AYYS monitors the regulatory, political and logistical environment across all active sourcing corridors. The following assessments reflect the current AYYS trading desk evaluation as of May 2026.
DRC remains the dominant source of cobalt (72% global supply) and a significant copper producer. Logistics are structurally challenging: Lobito Atlantic Railway is the primary route but operates near capacity. The Tanzania Northern Corridor (Dar es Salaam) absorbs overflow at +$18–35/t freight premium. Zambia's political environment is stable under the Hichilema administration, with ZCCM-IH active in equity stakes across Nkana, Konkola and Sentinel.
Kazakhstan is the world's largest copper producer by KAZ Minerals output from Bozshakol and Aktogay.
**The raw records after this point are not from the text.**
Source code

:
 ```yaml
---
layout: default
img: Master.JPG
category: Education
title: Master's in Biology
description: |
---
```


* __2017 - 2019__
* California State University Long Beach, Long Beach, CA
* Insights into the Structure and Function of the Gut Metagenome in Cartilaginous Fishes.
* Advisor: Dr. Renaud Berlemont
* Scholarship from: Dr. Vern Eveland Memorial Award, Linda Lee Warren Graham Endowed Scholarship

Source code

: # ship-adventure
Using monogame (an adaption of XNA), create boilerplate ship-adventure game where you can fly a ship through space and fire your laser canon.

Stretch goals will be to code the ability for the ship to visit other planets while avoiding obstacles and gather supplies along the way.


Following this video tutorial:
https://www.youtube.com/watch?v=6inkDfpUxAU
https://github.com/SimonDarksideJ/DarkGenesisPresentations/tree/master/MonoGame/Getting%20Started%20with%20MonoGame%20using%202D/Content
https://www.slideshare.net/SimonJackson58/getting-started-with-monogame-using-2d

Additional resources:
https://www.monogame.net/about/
The primary export route runs Aktau (Caspian) → Baku → Poti (Georgia) → CIF European ports. The secondary route via Türkiye (Jezkazgan → Murgul → Iskenderun) normalised in Q2 2026 after Q1 customs friction. Russia transit remains sanctioned for EU-bound cargo.
Iran holds the world's second-largest copper reserves. Sarcheshmeh (NICICO) and Sungun produce cathode and concentrate. The corridor is technically accessible but requires careful OFAC and EU sanctions navigation: Iranian entities are subject to broad US secondary sanctions. AYYS structures Iranian-origin transactions only where full sanctions compliance is documentable and counterparty is a non-US, non-EU person in a permissible jurisdiction.
KGHM Polska Miedź (Poland) is Europe's largest copper refiner at 500,000 t/y cathode capacity. KGHM is not sanctioned. Material is LME-registered and ships via Gdańsk or direct rail to Central European buyers. The Balkans corridor provides access to chromite, ferrochrome and minor metal scrap networks in Serbia, North Macedonia and Bulgaria.
Beyond price — the forces reshaping where metals come from, how they move, and who controls the margin between mine and manufacturer.
China's share of critical mineral processing remains dominant: 60–80% of cobalt, lithium and rare earth refining. Export licensing regimes introduced in 2023–2026 on Ga, Ge, graphite, Dy, Tb, Sm, Y signal a strategic intent to monetise processing advantage. Western buyers face a structural dependency that mid-stream diversification — Morocco, Indonesia, Namibia, Kazakhstan — is only partially addressing by 2026.
LFP (lithium iron phosphate) is displacing NMC in entry-level EVs globally — removing cobalt and reducing nickel in the mass-market segment. High-nickel NMC (NMC 811, NMC 9.5.5) remains preferred for premium range. This bifurcation creates diverging demand curves: cobalt demand growth slowing post-2027 while NiSO₄ for high-nickel cathode continues to grow. AYYS monitors cathode chemistry announcements from top-10 cell manufacturers as a leading procurement indicator.
Battery recycling black mass is emerging as a material supply category: recoverable Li, Co, Ni and Mn from spent EV packs will represent 8–12% of battery material supply by 2030 (Benchmark Mineral Intelligence). EU Battery Regulation 2023 mandates minimum recycled content by 2031. AYYS is developing certified black mass sourcing corridors in Eastern Europe in anticipation of this supply shift.